Ein andere Ort, an dem sonic hedgehog exprimiert wird, ist die sogenannte Gliedmaßenknospe (auf englisch: limb bud). Das ist der Stummel der sich an der Seite des Rumpfes ausbildet, wenn ein Arm oder ein Bein entsteht. Und sonic hedgehog wird in dieser Knospe an einer Seite exprimiert und freigesetzt (diesen Bereich nennt man zone of polarizing activity, kurz ZPA). Auf der anderen Seite kommt kaum noch etwas von dem diffundierenden sonic hedgehog an, wodurch der dort entstehende Finger „weiß“, dass er ein Daumen werden soll (siehe Bild, erstellt von Fred the Oyster, unter GFDL; shh steht für sonic hedgehog).

Aber wie bewerkstelligt es der Organismus eigentlich, dass dasselbe Gen zum gleichen oder zu verschiedenen Zeitpunkten an verschiedenen Stellen exprimiert wird, im Fall von sonic hedgehog zum Beispiel an der Wirbelsäule und an den entstehenden Gliedmaßen (oder im Gehirn, was hier gar nicht erwähnt wurde)? Nun, die Regulierung der Expression eines Gens erfolgt durch das Zusammenspiel von Transkriptionsfaktoren und enhancer Elementen (bzw. regulatorischen Sequenzen im Genom). In verschiedenen Gewebetypen findet sich ein unterschiedlicher Cocktail aus Transkriptionsfaktoren und bestimmte Kombinationen können über ihre gemeinsame Bindung an ein spezifisches enhancer Element die Transkription des Gens einschalten. Das enhancer Element, welches in der Gliedmaße dafür verantwortlich ist, dass sonic hedgehog abgelesen wird, hat man schon einigermaßen gut charakterisiert und ZPR genannt (von zone of polarizing activity regulating sequence). Was die Sequenz dieser ZPR angeht, hat man bemerkt, dass diese in allen Wirbeltieren ziemlich ähnlich ist, mit Ausnahme der Schlangen. In der Schlangenversion haben sich einige Mutationen eingeschlichen. Nun haben die Autoren der vor einigen Tagen erschienenen Forschungsarbeit mittels CRISPR genau diese schlangenspezifischen Mutationen in den Mausenhancer eingebaut. Daraufhin wurden Mäuse geboren, die nur noch äußerst rudimentäre Gliedmaßenansätze hatten.

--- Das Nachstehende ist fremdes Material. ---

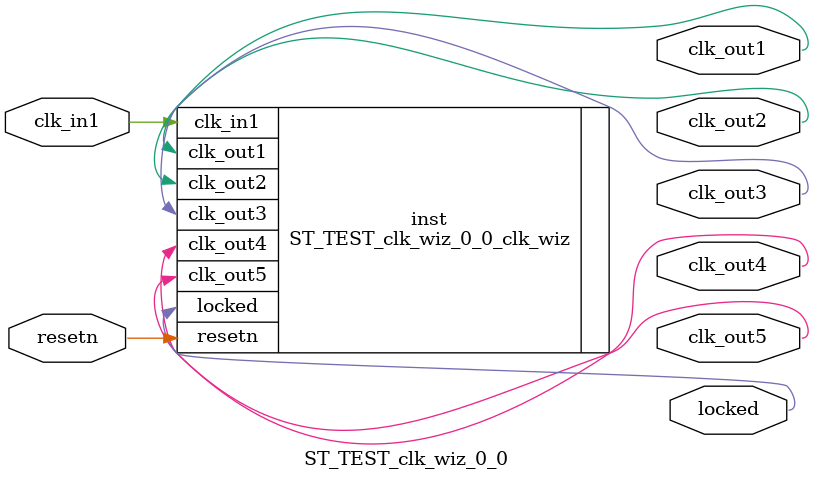
<source format=v>


`timescale 1ps/1ps

(* CORE_GENERATION_INFO = "ST_TEST_clk_wiz_0_0,clk_wiz_v6_0_3_0_0,{component_name=ST_TEST_clk_wiz_0_0,use_phase_alignment=true,use_min_o_jitter=true,use_max_i_jitter=false,use_dyn_phase_shift=false,use_inclk_switchover=false,use_dyn_reconfig=false,enable_axi=0,feedback_source=FDBK_AUTO,PRIMITIVE=MMCM,num_out_clk=5,clkin1_period=8.000,clkin2_period=10.000,use_power_down=false,use_reset=true,use_locked=true,use_inclk_stopped=false,feedback_type=SINGLE,CLOCK_MGR_TYPE=NA,manual_override=false}" *)

module ST_TEST_clk_wiz_0_0 
 (
  // Clock out ports
  output        clk_out1,
  output        clk_out2,
  output        clk_out3,
  output        clk_out4,
  output        clk_out5,
  // Status and control signals
  input         resetn,
  output        locked,
 // Clock in ports
  input         clk_in1
 );

  ST_TEST_clk_wiz_0_0_clk_wiz inst
  (
  // Clock out ports  
  .clk_out1(clk_out1),
  .clk_out2(clk_out2),
  .clk_out3(clk_out3),
  .clk_out4(clk_out4),
  .clk_out5(clk_out5),
  // Status and control signals               
  .resetn(resetn), 
  .locked(locked),
 // Clock in ports
  .clk_in1(clk_in1)
  );

endmodule

</source>
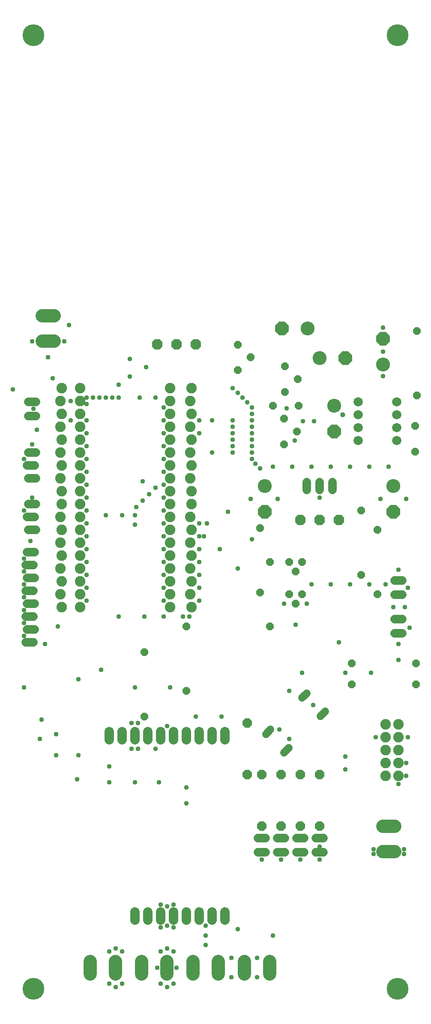
<source format=gbr>
G04 EAGLE Gerber RS-274X export*
G75*
%MOMM*%
%FSLAX34Y34*%
%LPD*%
%INSoldermask Top*%
%IPPOS*%
%AMOC8*
5,1,8,0,0,1.08239X$1,22.5*%
G01*
%ADD10C,2.603200*%
%ADD11C,2.082800*%
%ADD12C,1.851700*%
%ADD13C,1.727200*%
%ADD14C,2.743200*%
%ADD15P,2.969212X8X292.500000*%
%ADD16P,1.649562X8X202.500000*%
%ADD17P,1.649562X8X292.500000*%
%ADD18P,1.649562X8X112.500000*%
%ADD19P,1.649562X8X22.500000*%
%ADD20C,1.828800*%
%ADD21P,2.969212X8X22.500000*%
%ADD22P,2.969212X8X112.500000*%
%ADD23P,2.969212X8X202.500000*%
%ADD24C,4.303200*%
%ADD25C,1.511200*%
%ADD26P,2.034460X8X292.500000*%
%ADD27P,2.034460X8X112.500000*%
%ADD28P,2.281895X8X202.500000*%
%ADD29P,2.281895X8X22.500000*%
%ADD30C,0.959600*%
%ADD31C,1.009600*%


D10*
X476650Y89600D02*
X476650Y113600D01*
X526650Y113600D02*
X526650Y89600D01*
X375050Y89600D02*
X375050Y113600D01*
X425050Y113600D02*
X425050Y89600D01*
D11*
X152400Y1244600D03*
X152400Y1219200D03*
X152400Y1193800D03*
X152400Y1168400D03*
X152400Y1143000D03*
X152400Y1117600D03*
X152400Y1092200D03*
X152400Y1066800D03*
X152400Y1041400D03*
X152400Y1016000D03*
X152400Y990600D03*
X152400Y965200D03*
X330200Y965200D03*
X330200Y990600D03*
X330200Y1016000D03*
X330200Y1041400D03*
X330200Y1066800D03*
X330200Y1092200D03*
X330200Y1117600D03*
X330200Y1143000D03*
X330200Y1168400D03*
X330200Y1193800D03*
X330200Y1219200D03*
X330200Y1244600D03*
X152400Y939800D03*
X152400Y914400D03*
X152400Y889000D03*
X152400Y863600D03*
X152400Y838200D03*
X152400Y812800D03*
X330200Y812800D03*
X330200Y838200D03*
X330200Y863600D03*
X330200Y889000D03*
X330200Y914400D03*
X330200Y939800D03*
D12*
X438150Y567043D02*
X438150Y550558D01*
X412750Y550558D02*
X412750Y567043D01*
X387350Y567043D02*
X387350Y550558D01*
X361950Y550558D02*
X361950Y567043D01*
X336550Y567043D02*
X336550Y550558D01*
X311150Y550558D02*
X311150Y567043D01*
X285750Y567043D02*
X285750Y550558D01*
X260350Y550558D02*
X260350Y567043D01*
X234950Y567043D02*
X234950Y550558D01*
X209550Y550558D02*
X209550Y567043D01*
X260350Y211443D02*
X260350Y194958D01*
X285750Y194958D02*
X285750Y211443D01*
X311150Y211443D02*
X311150Y194958D01*
X336550Y194958D02*
X336550Y211443D01*
X361950Y211443D02*
X361950Y194958D01*
X387350Y194958D02*
X387350Y211443D01*
X412750Y211443D02*
X412750Y194958D01*
X438150Y194958D02*
X438150Y211443D01*
D10*
X273450Y113600D02*
X273450Y89600D01*
X323450Y89600D02*
X323450Y113600D01*
X171850Y113600D02*
X171850Y89600D01*
X221850Y89600D02*
X221850Y113600D01*
X100900Y1387075D02*
X76900Y1387075D01*
X76900Y1337075D02*
X100900Y1337075D01*
D13*
X773430Y836930D02*
X788670Y836930D01*
X788670Y864870D02*
X773430Y864870D01*
X773430Y760730D02*
X788670Y760730D01*
X788670Y788670D02*
X773430Y788670D01*
X64770Y1117600D02*
X49530Y1117600D01*
X46990Y1092200D02*
X62230Y1092200D01*
X64770Y1066800D02*
X49530Y1066800D01*
X49530Y1016000D02*
X64770Y1016000D01*
X62230Y990600D02*
X46990Y990600D01*
X49530Y965200D02*
X64770Y965200D01*
D11*
X755650Y581025D03*
X781050Y581025D03*
X755650Y555625D03*
X781050Y555625D03*
X755650Y530225D03*
X781050Y530225D03*
X755650Y504825D03*
X781050Y504825D03*
X755650Y479425D03*
X781050Y479425D03*
D13*
X600075Y1043305D02*
X600075Y1058545D01*
X625475Y1058545D02*
X625475Y1043305D01*
X650875Y1043305D02*
X650875Y1058545D01*
D14*
X517525Y1050925D03*
D15*
X517525Y1000125D03*
D14*
X771525Y1050925D03*
D15*
X771525Y1000125D03*
D16*
X565150Y901700D03*
X577850Y882650D03*
X590550Y901700D03*
D17*
X527050Y901700D03*
X527050Y774700D03*
D18*
X708025Y876300D03*
X708025Y1003300D03*
D16*
X565150Y838200D03*
X577850Y819150D03*
X590550Y838200D03*
D18*
X508000Y841375D03*
X508000Y968375D03*
X739775Y838200D03*
X739775Y965200D03*
D13*
X62865Y920750D02*
X47625Y920750D01*
X45085Y895350D02*
X60325Y895350D01*
X62865Y869950D02*
X47625Y869950D01*
X45085Y844550D02*
X60325Y844550D01*
X62865Y819150D02*
X47625Y819150D01*
X45085Y793750D02*
X60325Y793750D01*
X62865Y768350D02*
X47625Y768350D01*
X45085Y742950D02*
X60325Y742950D01*
D19*
X688975Y701675D03*
X815975Y701675D03*
X688975Y660400D03*
X815975Y660400D03*
D18*
X361950Y647700D03*
X361950Y774700D03*
D17*
X279400Y723900D03*
X279400Y596900D03*
D18*
X555625Y1184021D03*
X555625Y1133729D03*
X581025Y1158875D03*
X557213Y1287209D03*
X557213Y1236917D03*
X582613Y1262063D03*
D20*
X701675Y1217613D03*
X701675Y1192213D03*
X777875Y1192213D03*
X777875Y1217613D03*
X701675Y1166813D03*
X701675Y1141413D03*
X777875Y1166813D03*
X777875Y1141413D03*
D14*
X625475Y1303338D03*
D21*
X676275Y1303338D03*
D18*
X814388Y1119188D03*
X814388Y1169988D03*
D14*
X750888Y1290638D03*
D22*
X750888Y1341438D03*
D17*
X817563Y1357313D03*
X817563Y1230313D03*
D14*
X601663Y1362075D03*
D23*
X550863Y1362075D03*
D13*
X64770Y1189355D02*
X49530Y1189355D01*
X49530Y1217295D02*
X64770Y1217295D01*
D24*
X60000Y1940000D03*
X780000Y1940000D03*
X60000Y60000D03*
X780000Y60000D03*
D25*
X519344Y561615D02*
X528593Y570864D01*
X564514Y534943D02*
X555265Y525694D01*
X627107Y597536D02*
X636356Y606785D01*
X600435Y642706D02*
X591186Y633457D01*
D10*
X750000Y330600D02*
X774000Y330600D01*
X774000Y380600D02*
X750000Y380600D01*
D13*
X594995Y328930D02*
X579755Y328930D01*
X579755Y356870D02*
X594995Y356870D01*
X518795Y328930D02*
X503555Y328930D01*
X503555Y356870D02*
X518795Y356870D01*
X617855Y328930D02*
X633095Y328930D01*
X633095Y356870D02*
X617855Y356870D01*
X556895Y328930D02*
X541655Y328930D01*
X541655Y356870D02*
X556895Y356870D01*
D11*
X115570Y1244600D03*
X113030Y1219200D03*
X115570Y1193800D03*
X113030Y1168400D03*
X115570Y1143000D03*
X113030Y1117600D03*
X115570Y1092200D03*
X113030Y1066800D03*
X115570Y1041400D03*
X115570Y1016000D03*
X113030Y990600D03*
X115570Y965200D03*
X113030Y939800D03*
X115570Y914400D03*
X113030Y889000D03*
X115570Y863600D03*
X113030Y838200D03*
X115570Y812800D03*
X372745Y1244600D03*
X370205Y1219200D03*
X372745Y1193800D03*
X370205Y1168400D03*
X372745Y1143000D03*
X370205Y1117600D03*
X372745Y1092200D03*
X370205Y1066800D03*
X372745Y1041400D03*
X372745Y1016000D03*
X370205Y990600D03*
X372745Y965200D03*
X370205Y939800D03*
X372745Y914400D03*
X370205Y889000D03*
X372745Y863600D03*
X370205Y838200D03*
X372745Y812800D03*
D26*
X482600Y584200D03*
X482600Y482600D03*
D27*
X587375Y381000D03*
X587375Y482600D03*
X511175Y381000D03*
X511175Y482600D03*
X625475Y381000D03*
X625475Y482600D03*
X549275Y381000D03*
X549275Y482600D03*
D28*
X663575Y984250D03*
X625475Y984250D03*
X587375Y984250D03*
D18*
X463550Y1330071D03*
X463550Y1279779D03*
X488950Y1304925D03*
D14*
X654050Y1209675D03*
D15*
X654050Y1158875D03*
D16*
X584200Y1209675D03*
X533400Y1209675D03*
D29*
X304800Y1330325D03*
X342900Y1330325D03*
X381000Y1330325D03*
D30*
X228600Y793750D03*
X254000Y584200D03*
X266700Y533400D03*
X266700Y584200D03*
X254000Y533400D03*
X209550Y133350D03*
X234950Y133350D03*
X209550Y69850D03*
X234950Y69850D03*
X222250Y63500D03*
X222250Y139700D03*
X311150Y133350D03*
X336550Y133350D03*
X311150Y69850D03*
X336550Y69850D03*
X323850Y139700D03*
X323850Y63500D03*
X304800Y101600D03*
X342900Y101600D03*
X311150Y225425D03*
X336550Y225425D03*
X323850Y222250D03*
X311150Y180975D03*
X323850Y184150D03*
X336550Y180975D03*
X228600Y1250950D03*
X215900Y1225550D03*
X228600Y1225550D03*
X454025Y1244600D03*
X463550Y1235075D03*
X473075Y1225550D03*
X482600Y1216025D03*
X488950Y1025525D03*
X542925Y1025525D03*
X746125Y1025525D03*
X796925Y1025525D03*
X533400Y1089025D03*
X625475Y1028700D03*
X98425Y1263650D03*
X19050Y1241425D03*
X317500Y793750D03*
X355600Y793750D03*
X133350Y1181100D03*
X57150Y1028700D03*
X260350Y993775D03*
X234950Y993775D03*
X276225Y1022350D03*
X203200Y993775D03*
X57150Y1133475D03*
X41275Y1104900D03*
X60325Y1203325D03*
X66675Y1162050D03*
X279400Y793750D03*
X317500Y977900D03*
X403225Y977900D03*
X276225Y1060450D03*
X412750Y1181100D03*
X609600Y857250D03*
X647700Y857250D03*
X685800Y857250D03*
X723900Y857250D03*
X571500Y1089025D03*
X609600Y1089025D03*
X647700Y1089025D03*
X685800Y1089025D03*
X723900Y1089025D03*
X762000Y1089025D03*
X400050Y165100D03*
X400050Y184150D03*
X400050Y146050D03*
X450850Y120650D03*
X450850Y82550D03*
X501650Y120650D03*
X501650Y82550D03*
X463550Y177800D03*
X533400Y165100D03*
X323850Y577850D03*
X260350Y654050D03*
X361950Y425450D03*
X381000Y596900D03*
X330200Y654050D03*
X301625Y533400D03*
X387350Y1181100D03*
X209550Y466725D03*
X361950Y457200D03*
X412750Y1117600D03*
X755650Y857250D03*
X781050Y739775D03*
X803275Y771525D03*
X781050Y885825D03*
X800100Y850900D03*
X771525Y812800D03*
X793750Y812800D03*
X41275Y654050D03*
X76200Y590550D03*
X498475Y1095375D03*
X104775Y520700D03*
X73025Y552450D03*
X88900Y1304925D03*
X41275Y882650D03*
X41275Y857250D03*
X41275Y831850D03*
X41275Y806450D03*
X41275Y781050D03*
X431800Y596900D03*
X368300Y793750D03*
X576263Y1141413D03*
X560388Y1204913D03*
X428625Y927100D03*
X463550Y889000D03*
X590550Y682625D03*
X800100Y555625D03*
X736600Y555625D03*
X796925Y504825D03*
X796925Y479425D03*
X781050Y463550D03*
X565150Y647700D03*
X676275Y517525D03*
X676275Y492125D03*
X555625Y819150D03*
X600075Y819150D03*
X577850Y777875D03*
X727075Y682625D03*
X781050Y708025D03*
X676275Y682625D03*
X250825Y1266825D03*
X250825Y1301750D03*
X120650Y1336675D03*
X57150Y1336675D03*
X130175Y1368425D03*
X444500Y1000125D03*
X492125Y946150D03*
X41275Y755650D03*
X203200Y1225550D03*
X190500Y1225550D03*
X177800Y1225550D03*
X41275Y908050D03*
X41275Y1003300D03*
X165100Y1212850D03*
X165100Y1225550D03*
X269875Y1225550D03*
X301625Y1225550D03*
X165100Y1181100D03*
X165100Y1155700D03*
X165100Y1130300D03*
X165100Y1104900D03*
X165100Y1079500D03*
X165100Y1054100D03*
X165100Y1028700D03*
X165100Y1003300D03*
X165100Y977900D03*
X165100Y952500D03*
X165100Y927100D03*
X165100Y901700D03*
X165100Y876300D03*
X165100Y850900D03*
X165100Y825500D03*
X317500Y825500D03*
X317500Y850900D03*
X317500Y876300D03*
X317500Y901700D03*
X317500Y927100D03*
X317500Y952500D03*
X317500Y1079500D03*
X317500Y1104900D03*
X317500Y1130300D03*
X317500Y1155700D03*
X317500Y1181100D03*
X317500Y1206500D03*
X387350Y927100D03*
X387350Y901700D03*
X387350Y876300D03*
X387350Y850900D03*
X387350Y952500D03*
X396875Y952500D03*
X387350Y977900D03*
X317500Y1054100D03*
X317500Y1028700D03*
X317500Y1003300D03*
X301625Y1047750D03*
X288925Y1035050D03*
X263525Y1009650D03*
X260350Y974725D03*
X260350Y466725D03*
X307975Y466725D03*
X209550Y498475D03*
X104775Y561975D03*
X149225Y520700D03*
X146050Y473075D03*
X149225Y669925D03*
X193675Y688975D03*
X107950Y774700D03*
X82550Y739775D03*
X592138Y1179513D03*
X614363Y1179513D03*
X731838Y334963D03*
X731838Y325438D03*
X792163Y325438D03*
X792163Y334963D03*
X549275Y314325D03*
X511175Y314325D03*
X587375Y314325D03*
X625475Y314325D03*
X625475Y339725D03*
X750888Y1316038D03*
X750888Y1363663D03*
X750888Y1268413D03*
X546100Y571500D03*
X387350Y825500D03*
X53975Y942975D03*
X387350Y1155700D03*
X133350Y1219200D03*
X663575Y742950D03*
X565150Y552450D03*
X612775Y619125D03*
X492125Y1206500D03*
X492125Y1193800D03*
X492125Y1143000D03*
X492125Y1130300D03*
X492125Y1117600D03*
X492125Y1104900D03*
X508000Y1085850D03*
X454025Y1117600D03*
X454025Y1130300D03*
X454025Y1143000D03*
X454025Y1155700D03*
X454025Y1168400D03*
X454025Y1181100D03*
X492125Y1155700D03*
X492125Y1168400D03*
X492125Y1181100D03*
X282575Y1285875D03*
D31*
X671513Y1192213D03*
M02*

</source>
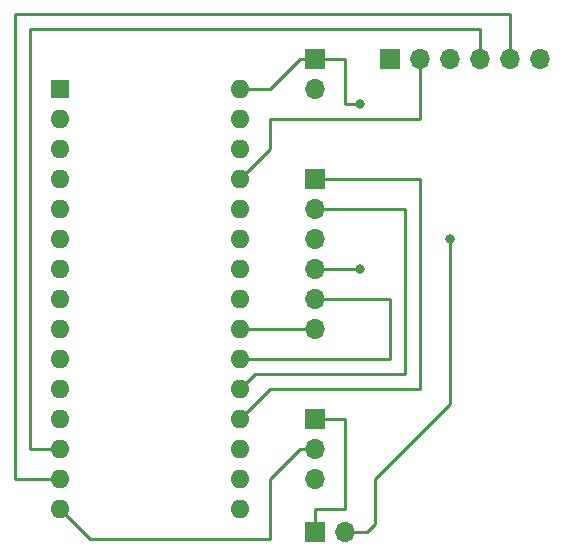
<source format=gtl>
G04 #@! TF.GenerationSoftware,KiCad,Pcbnew,(6.0.10)*
G04 #@! TF.CreationDate,2024-05-09T20:32:42+03:00*
G04 #@! TF.ProjectId,iot-robots,696f742d-726f-4626-9f74-732e6b696361,rev?*
G04 #@! TF.SameCoordinates,Original*
G04 #@! TF.FileFunction,Copper,L1,Top*
G04 #@! TF.FilePolarity,Positive*
%FSLAX46Y46*%
G04 Gerber Fmt 4.6, Leading zero omitted, Abs format (unit mm)*
G04 Created by KiCad (PCBNEW (6.0.10)) date 2024-05-09 20:32:42*
%MOMM*%
%LPD*%
G01*
G04 APERTURE LIST*
G04 #@! TA.AperFunction,ComponentPad*
%ADD10R,1.700000X1.700000*%
G04 #@! TD*
G04 #@! TA.AperFunction,ComponentPad*
%ADD11O,1.700000X1.700000*%
G04 #@! TD*
G04 #@! TA.AperFunction,ComponentPad*
%ADD12R,1.600000X1.600000*%
G04 #@! TD*
G04 #@! TA.AperFunction,ComponentPad*
%ADD13O,1.600000X1.600000*%
G04 #@! TD*
G04 #@! TA.AperFunction,ViaPad*
%ADD14C,0.800000*%
G04 #@! TD*
G04 #@! TA.AperFunction,Conductor*
%ADD15C,0.250000*%
G04 #@! TD*
G04 APERTURE END LIST*
D10*
X120650000Y-114935000D03*
D11*
X123190000Y-114935000D03*
D10*
X120650000Y-105410000D03*
D11*
X120650000Y-107950000D03*
X120650000Y-110490000D03*
D10*
X120650000Y-85090000D03*
D11*
X120650000Y-87630000D03*
X120650000Y-90170000D03*
X120650000Y-92710000D03*
X120650000Y-95250000D03*
X120650000Y-97790000D03*
D10*
X120650000Y-74930000D03*
D11*
X120650000Y-77470000D03*
X139700000Y-74930000D03*
X137160000Y-74930000D03*
X134620000Y-74930000D03*
X132080000Y-74930000D03*
X129540000Y-74930000D03*
D10*
X127000000Y-74930000D03*
D12*
X99050000Y-77470000D03*
D13*
X99050000Y-80010000D03*
X99050000Y-82550000D03*
X99050000Y-85090000D03*
X99050000Y-87630000D03*
X99050000Y-90170000D03*
X99050000Y-92710000D03*
X99050000Y-95250000D03*
X99050000Y-97790000D03*
X99050000Y-100330000D03*
X99050000Y-102870000D03*
X99050000Y-105410000D03*
X99050000Y-107950000D03*
X99050000Y-110490000D03*
X99050000Y-113030000D03*
X114290000Y-113030000D03*
X114290000Y-110490000D03*
X114290000Y-107950000D03*
X114290000Y-105410000D03*
X114290000Y-102870000D03*
X114290000Y-100330000D03*
X114290000Y-97790000D03*
X114290000Y-95250000D03*
X114290000Y-92710000D03*
X114290000Y-90170000D03*
X114290000Y-87630000D03*
X114290000Y-85090000D03*
X114290000Y-82550000D03*
X114290000Y-80010000D03*
X114290000Y-77470000D03*
D14*
X132080000Y-90170000D03*
X124460000Y-92710000D03*
X124460000Y-78740000D03*
D15*
X123190000Y-113030000D02*
X123190000Y-105410000D01*
X123190000Y-105410000D02*
X120650000Y-105410000D01*
X120650000Y-113030000D02*
X123190000Y-113030000D01*
X120650000Y-114935000D02*
X120650000Y-113030000D01*
X125730000Y-110490000D02*
X125730000Y-114300000D01*
X125095000Y-114935000D02*
X123190000Y-114935000D01*
X132080000Y-104140000D02*
X125730000Y-110490000D01*
X132080000Y-90170000D02*
X132080000Y-104140000D01*
X125730000Y-114300000D02*
X125095000Y-114935000D01*
X116840000Y-110490000D02*
X119380000Y-107950000D01*
X119380000Y-107950000D02*
X120650000Y-107950000D01*
X116840000Y-115570000D02*
X116840000Y-110490000D01*
X101590000Y-115570000D02*
X116840000Y-115570000D01*
X99050000Y-113030000D02*
X101590000Y-115570000D01*
X116830000Y-102870000D02*
X114290000Y-105410000D01*
X129540000Y-102870000D02*
X116830000Y-102870000D01*
X120650000Y-85090000D02*
X129540000Y-85090000D01*
X129540000Y-85090000D02*
X129540000Y-102870000D01*
X128270000Y-87630000D02*
X120650000Y-87630000D01*
X128270000Y-101600000D02*
X128270000Y-87630000D01*
X115560000Y-101600000D02*
X128270000Y-101600000D01*
X114290000Y-102870000D02*
X115560000Y-101600000D01*
X124460000Y-92710000D02*
X120650000Y-92710000D01*
X123190000Y-78740000D02*
X124460000Y-78740000D01*
X123190000Y-74930000D02*
X123190000Y-78740000D01*
X120650000Y-74930000D02*
X123190000Y-74930000D01*
X114290000Y-97790000D02*
X120650000Y-97790000D01*
X127000000Y-95250000D02*
X120650000Y-95250000D01*
X127000000Y-100330000D02*
X127000000Y-95250000D01*
X114290000Y-100330000D02*
X127000000Y-100330000D01*
X95250000Y-71120000D02*
X137160000Y-71120000D01*
X137160000Y-71120000D02*
X137160000Y-74930000D01*
X95250000Y-110490000D02*
X95250000Y-71120000D01*
X99050000Y-110490000D02*
X95250000Y-110490000D01*
X96520000Y-72390000D02*
X134620000Y-72390000D01*
X96520000Y-107950000D02*
X96520000Y-72390000D01*
X134620000Y-72390000D02*
X134620000Y-74930000D01*
X99050000Y-107950000D02*
X96520000Y-107950000D01*
X129540000Y-80010000D02*
X129540000Y-74930000D01*
X116840000Y-80010000D02*
X129540000Y-80010000D01*
X116840000Y-82540000D02*
X116840000Y-80010000D01*
X114290000Y-85090000D02*
X116840000Y-82540000D01*
X116840000Y-77470000D02*
X114290000Y-77470000D01*
X119380000Y-74930000D02*
X116840000Y-77470000D01*
X120650000Y-74930000D02*
X119380000Y-74930000D01*
M02*

</source>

Diese Arbeit trägt dazu bei, dass wir unsere Vorstellung von Evolution weiter verändern. In diesem Fall hat die Abänderung einer regulatorischen Sequenz enorm große Auswirkungen auf den Körperbau, ohne dass die Sequenz irgendeines Gens an sich verändert wurde. Enhancer und andere regulatorische Elemente sind tendeziell diverser als Sequenzen, die letztlich abgelesen werden um als Vorlage für ein Protein zu dienen. Nicht nur deswegen, sondern auch wegen den oft so enormen Auswirkungen dieser Veränderungen, wurde schon lange spekuliert, dass Mutationen in enhancern stärker zur Evolution beitragen könnten als Mutationen in protein-codierenden Bereichen (zb hier gut zusammengefasst). Generell ist davon auszugehen, dass uns die Entwicklungsbiologie (Embryologie) noch einiges beibringen wird, wenn es darum geht Evolution zu verstehen. Dies ist das weite und oft so gepriesene Feld der „Evo-Devo„.